Suzuki quit her job in 2014 to help her mother, who was dealing with cancer. Her autobiographical book Karada o uttara sayōnara (lit. If you sell your body, then goodbye), a series of reflections on her upbringing, on her experience as a former adult video actress trying to succeed in the corporate world of newspaper publishing, and on broader social differences between people who spend most of their lives in daytime rather than nighttime, was published by Gentosha in 2014. Suzuki's mother died in 2016.

Within a year of her mother's death, Suzuki had published three more books. In 2017 her book Ai to shikyū ni hanataba o (lit. A bouquet for love and the womb), which contrasts the pride she feels about her family and education against her mother's longstanding sense of shame about her daughter's decisions to work as a hostess and to perform in adult videos, was published by Gentosha. In a review for Da Vinci, Yuriko Izumi found the use of colloquial spoken language in the book to be difficult to read at times, but appreciated how the emotional content of the book came through in the writing.

That same year Suzuki drew on her own experience for two more books: Ojisan memoriaru (lit. A memorial to old men), a book about men who pay for women's attention, and Onna no nedan (lit. The price of women) about the financial circumstances and practices of women working as hostesses and prostitutes. 2017 also marked her first film adaptation, with If You Sell Your Body, Then Goodbye! being adapted by director Eiji Uchida into a film starring Chihiro Shibata.

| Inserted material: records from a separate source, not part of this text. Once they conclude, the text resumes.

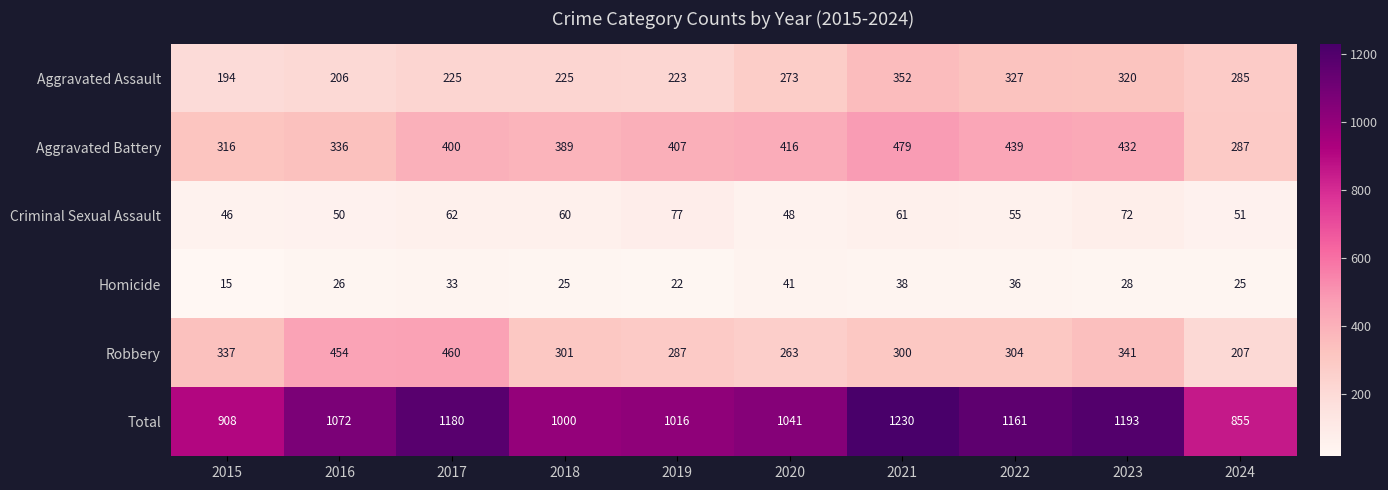

Where is Homicide nearest to the value 28?

2023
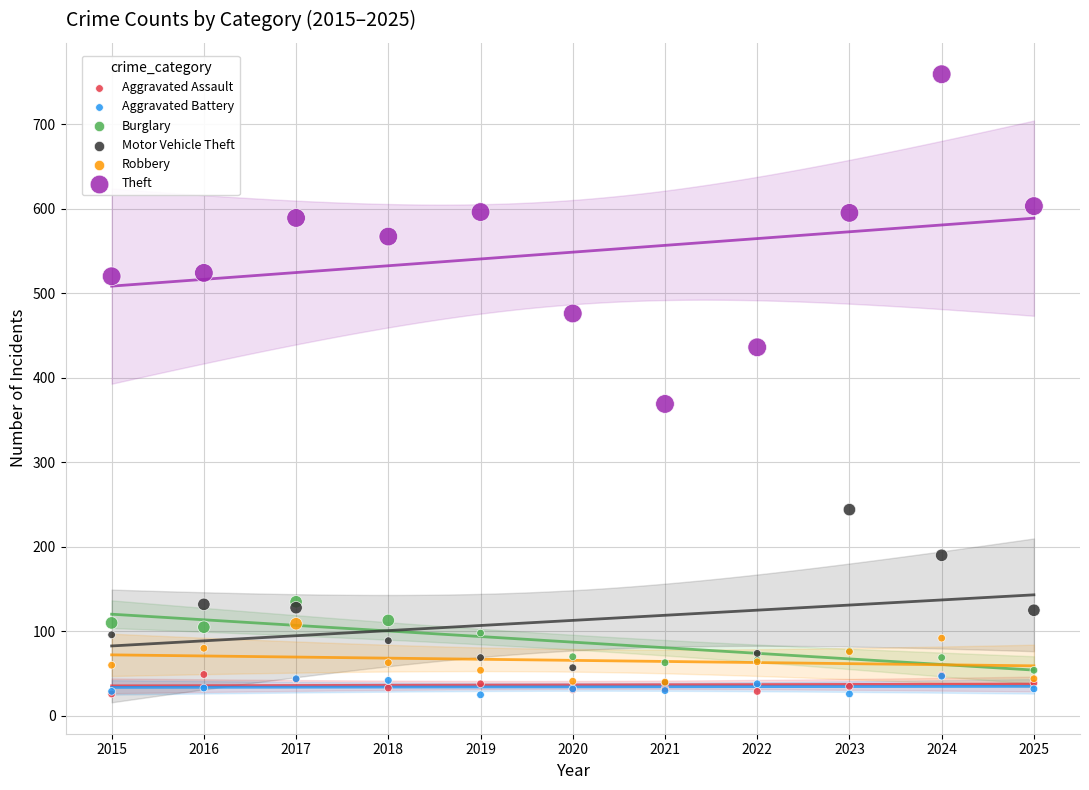

Which series contains the highest Y value?

Theft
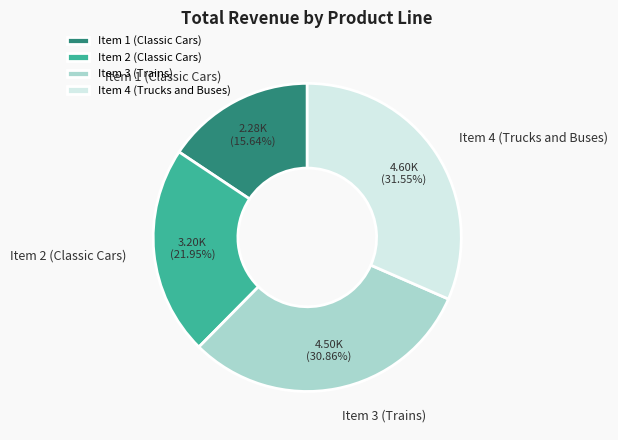

Is there a majority slice in this chart?

No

=== Fiction debut and recognition ===

For several years Suzuki continued to write essays and book reviews as a freelance writer. In 2022 Bungeishunju published her debut novel Gifted, about a daughter working in the red-light district and her relationship with her dying mother. Gifted was nominated for the 167th Akutagawa Prize. Later that year Suzuki's second novel, titled Graceless, was published in the November 2022 issue of Bungakukai, and nominated for the 168th Akutagawa Prize. Inspired by her childhood home in Kamakura, which was designed by Kisho Kurokawa, the novel follows a main character who lives in a similar home, drops out of college, and starts to work behind the scenes in the pornography industry.

== Personal life ==
In May 2024, Suzuki announced her marriage. Her spouse, who works under the name "SHUN", is a Kabukichō host, sushi chef, and writer whose regular series Waiting for you in Kabukichō is published by Gentosha.